Welcome to a view of my world living with Fibromuscular Dysplasia aka FMD.

I’m a 58 years old who had symptoms for years but never really knew why til now.

Not to bore you, I will get to my accidental diagnosis and why I wanted to document my journey in hopes it helps someone else who is newly diagnosed, been living with the disease and looking for information.

I’ve been a chronic migraine sufferer since I was 33 years old (the year of 2000). Won’t go into that freakin nightmare that was but as the years went by, I was able to figure out the “signs” of my body of when I had a migraine coming….

1. I could hear my heartbeat in my ear-whooshing sound
2. I had sensitivity on the top of my head by touching with my hand/fingers
3. Starting of a headache
4. Nausea
5. Shaky Blood as I call it. Meaning I felt inside my body this shaky feeling but on the outside, I look normal.
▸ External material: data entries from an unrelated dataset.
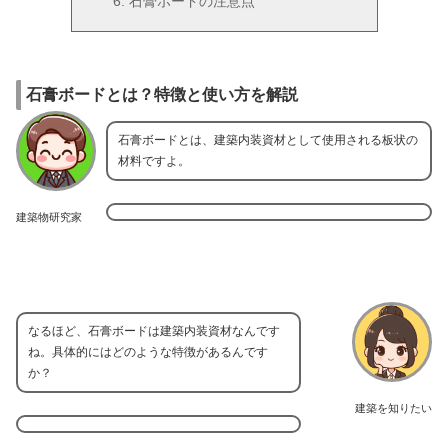
石膏ボードの注意点
石膏ボードとは？特徴と使い方を解説
石膏ボードとは、建築内装資材として使用される板状の
材料ですよ。
建築物研究家
なるほど、石膏ボードは建築内装資材なんです
ね。具体的にはどのような特徴があるんです
か？
建築を知りたい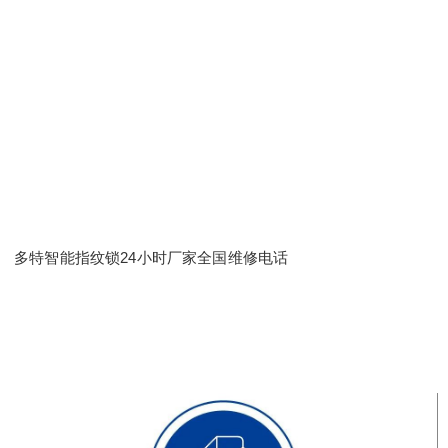
多特智能指纹锁24小时厂家全国维修电话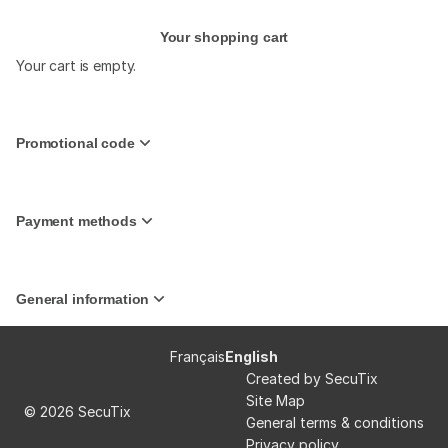
Your shopping cart
Your cart is empty.
Promotional code
Payment methods
General information
Page
Français
Current
English
footer
Language
Created by SecuTix
Site Map
© 2026 SecuTix
General terms & conditions
Privacy policy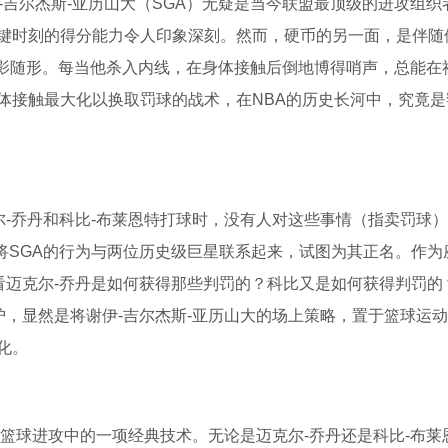
-吉尔杰斯-亚历山大（SGA）无疑是当今联盟最顶级的进攻组织
键时刻的得分能力令人印象深刻。然而，硬币的另一面，是伴随
标签如影随形。每当他杀入内线，在身体接触后倒地博得哨声，总能在
体接触最大化以换取罚球的战术，在NBA的历史长河中，究竟是
尔-乔丹和科比-布莱恩特打球时，没有人对这些事情（指卖罚球
疑将SGA的行为与两位历史级巨星联系起来，试图为其正名。作为
看迈克尔-乔丹是如何获得那些判罚的？科比又是如何获得判罚的
护，显然是将谢伊-吉尔杰斯-亚历山大的场上策略，置于篮球运
化。
确实是篮球进攻中的一项经典技术。无论是迈克尔-乔丹还是科比-布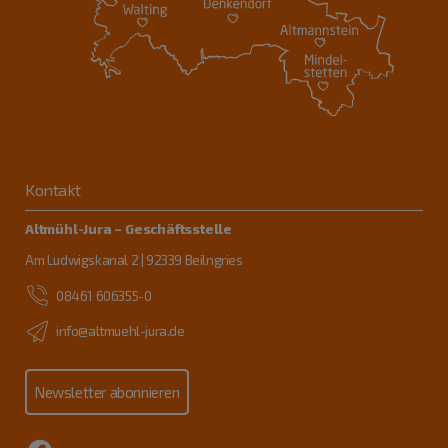
Kontakt
Altmühl-Jura – Geschäftsstelle
Am Ludwigskanal 2 | 92339 Beilngries
08461 606355-0
info@altmuehl-jura.de
Newsletter abonnieren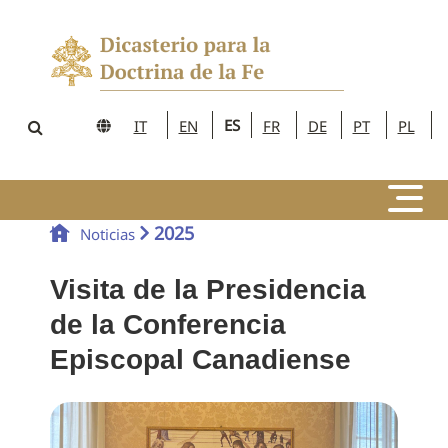
ES
IT
EN
FR
DE
PT
PL
2025
Noticias
Visita de la Presidencia
de la Conferencia
Episcopal Canadiense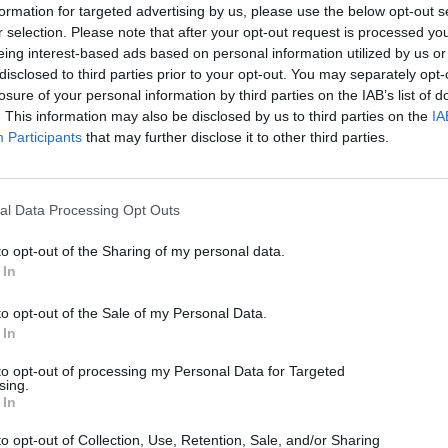
formation for targeted advertising by us, please use the below opt-out s
r selection. Please note that after your opt-out request is processed y
eing interest-based ads based on personal information utilized by us or
disclosed to third parties prior to your opt-out. You may separately opt-
losure of your personal information by third parties on the IAB’s list of
. This information may also be disclosed by us to third parties on the
IA
Participants
that may further disclose it to other third parties.
al Data Processing Opt Outs
iPhone
to opt-out of the Sharing of my personal data.
 In
Το Baby iPhone των 29$ που αποκαλύπτει τους
μεγάλους φόβους της Κίνας
to opt-out of the Sale of my Personal Data.
 In
06/08/2026
to opt-out of processing my Personal Data for Targeted
sing.
 In
to opt-out of Collection, Use, Retention, Sale, and/or Sharing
I try to head off the migraine with Tylenol or my migraine medicine Amerge and Zofran (for nausea). basically bedridden for a year and basically lost 24 years of my life because of the migraine attacks, the pain, vomiting and days after the attack were just as bad. And that’s not including how I felt when some people didn’t believe me when I said I had a migraine. Like it was some bad headache. It was more than that. It was absolutely terrible and I’m glad they didn’t know what it felt like, they are blessed.

Migraines are very debilitating.

Fast forward now and I’m 58 Years old (2026) and in December 2025 I was taking a bath when all of a sudden, the bathroom starting spinning badly on me, I had a second to think that I have to get out of the tub or I may pass out and drown so I threw myself out of the tub on the floor, got bruises but didn’t drown. 4 days later, my right hand turned numbed, 2 hours later still numbed so went to ER where 6 hours later, my hand finally started to get the feeling back, found out I had a TIA and diagnosed Fibromuscular Dysplasia.

It’s in my left renal, left and right carotid (right being the worse).

The beginning of living with a disease I never knew I had, but it did help put the puzzle together.

A new life begins filled with new worries, new life changes, and a new sense that I will live with this disease my way, ironing out what I can and can’t do and eventually eliminate my worries and find peace in my everyday life.